Financial shocks are key savings motivator, research shows

The findings were part of a Competition and Consumer Protection Commission trial that investigated ways in which financial institutions can improve customer wellbeing
Financial shocks are key savings motivator, research shows

The CCPC's research shows how financial service providers can use behavioural insights to improve consumer financial well-being.
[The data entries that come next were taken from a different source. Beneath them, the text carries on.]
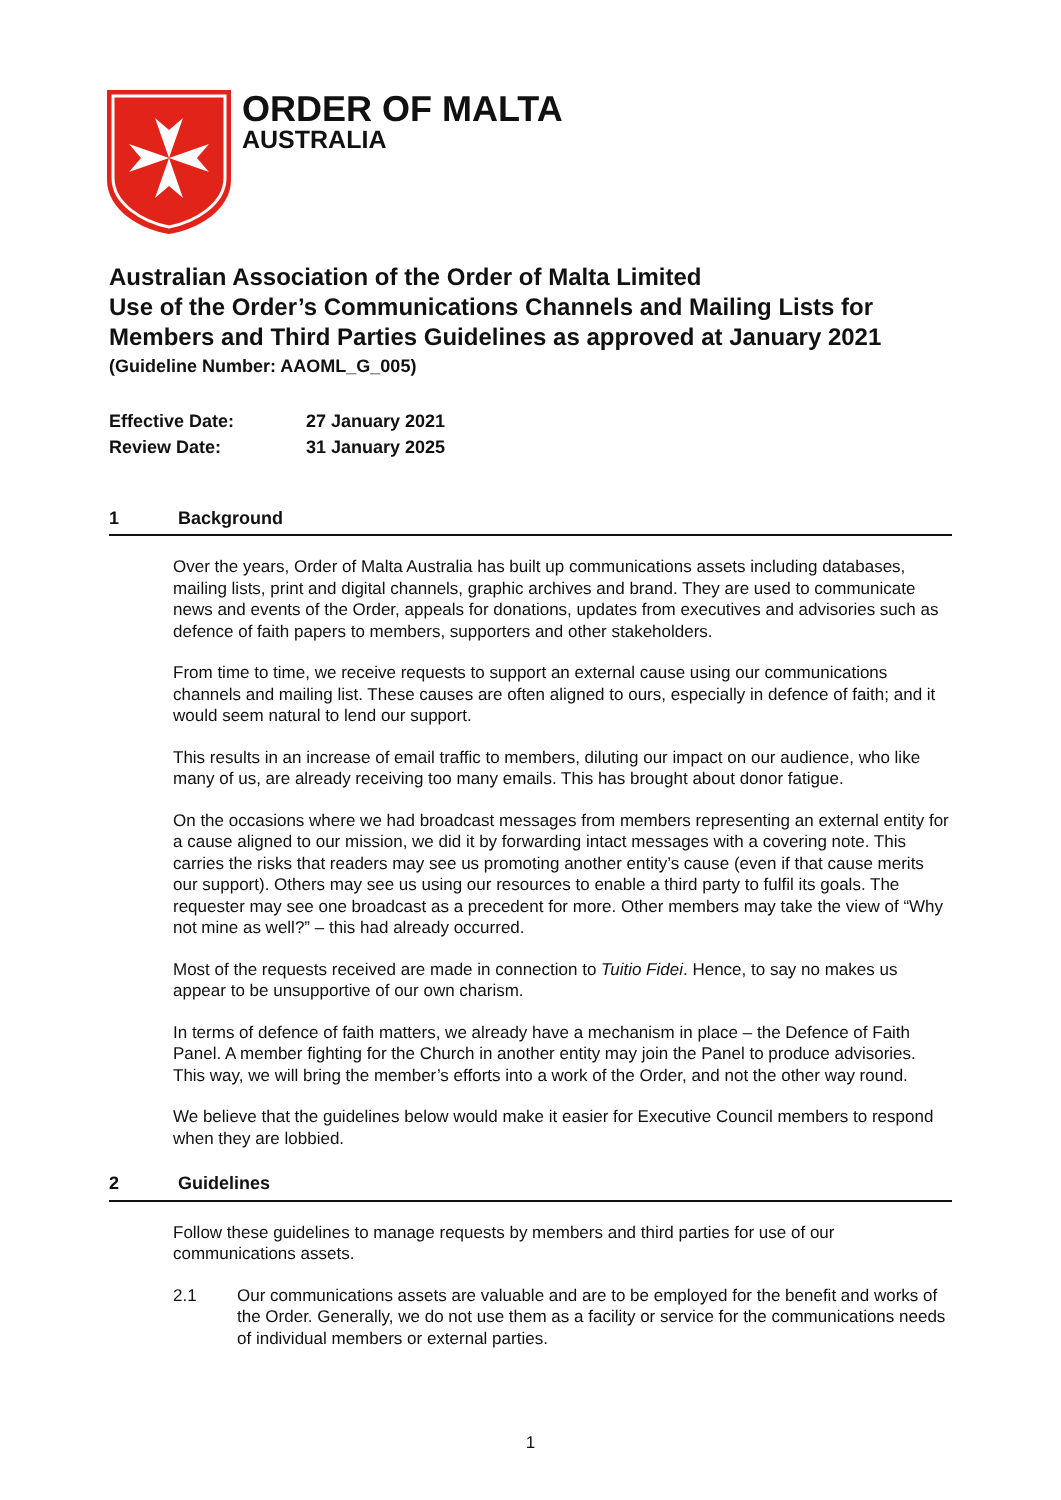ORDER OF MALTA
AUSTRALIA
Australian Association of the Order of Malta Limited
Use of the Order’s Communications Channels and Mailing Lists for Members and Third Parties Guidelines as approved at January 2021
(Guideline Number: AAOML_G_005)
Effective Date: 27 January 2021
Review Date: 31 January 2025
1 Background
Over the years, Order of Malta Australia has built up communications assets including databases, mailing lists, print and digital channels, graphic archives and brand. They are used to communicate news and events of the Order, appeals for donations, updates from executives and advisories such as defence of faith papers to members, supporters and other stakeholders.
From time to time, we receive requests to support an external cause using our communications channels and mailing list. These causes are often aligned to ours, especially in defence of faith; and it would seem natural to lend our support.
This results in an increase of email traffic to members, diluting our impact on our audience, who like many of us, are already receiving too many emails. This has brought about donor fatigue.
On the occasions where we had broadcast messages from members representing an external entity for a cause aligned to our mission, we did it by forwarding intact messages with a covering note. This carries the risks that readers may see us promoting another entity’s cause (even if that cause merits our support). Others may see us using our resources to enable a third party to fulfil its goals. The requester may see one broadcast as a precedent for more. Other members may take the view of “Why not mine as well?” – this had already occurred.
Most of the requests received are made in connection to Tuitio Fidei. Hence, to say no makes us appear to be unsupportive of our own charism.
In terms of defence of faith matters, we already have a mechanism in place – the Defence of Faith Panel. A member fighting for the Church in another entity may join the Panel to produce advisories. This way, we will bring the member’s efforts into a work of the Order, and not the other way round.
We believe that the guidelines below would make it easier for Executive Council members to respond when they are lobbied.
2 Guidelines
Follow these guidelines to manage requests by members and third parties for use of our communications assets.
2.1 Our communications assets are valuable and are to be employed for the benefit and works of the Order. Generally, we do not use them as a facility or service for the communications needs of individual members or external parties.
1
Picture: Andres Poveda.

NEW research has revealed that the fear of future ‘financial shocks’ is a key savings motivator for Irish consumers.

The findings were part of a trial, conducted by the Competition and Consumer Protection Commission (CCPC), that investigated ways in which financial institutions can improve customer wellbeing.

In particular, the study, designed by the Economic and Social Research Institute and facilitated by Bank of Ireland, examined the effects of behavioural science interventions on whether consumers opened a savings account or not.

Such interventions included altering savings application forms with ‘pledge tools’ to offer customers the chance to make pre-commitments to withdraw only for specific reasons and interactive calculators to calculate saving targets.

As part of the trial, customers were sent marketing emails with consumer-friendly infographics that illustrated financial shock statistics, such as “6 in 10 people face an unexpected expense each year”.

The results showed that customers who received the emails were 20 percent more likely to open a savings account than those who received standard marketing materials.

Reframing the term ‘rainy day fund’ to ‘unexpected expenses’ was also shown to positively influence consumer behaviour.

Weathering shock

“In practice, financial wellbeing means being able to cope with the everyday, the rainy day, and to plan for the future," said Gavin Kelly, CEO, Retail Ireland, Bank of Ireland.

"However, we know that one in four people would not have enough in savings to meet their financial commitments for more than a month.

“Being prepared for the unexpected and able to cope with financial shocks is a key driver of financial well-being.” 

The CCPC has used the findings to develop a guide for financial providers on how they can encourage short-term saving habits for consumers.

“Every year, most people face at least one unexpected financial shock – such as the need to spend money on repairing their car or their boiler,” said Jeremy Godfrey, CCPC Chairperson.

“This research has shown that many more customers will choose to save for the unexpected if financial institutions use behavioural insights to design their marketing materials and their application process.

“We encourage other financial institutions to make use of this research so that more Irish consumers can weather financial shocks without going into debt.” 

Mairead McGuinness, European Commissioner for Financial Services, Financial Stability and Capital Markets Union, added: “Savings can provide an important way for consumers to be prepared for unexpected financial shocks. It matters how information is presented and what language is used.”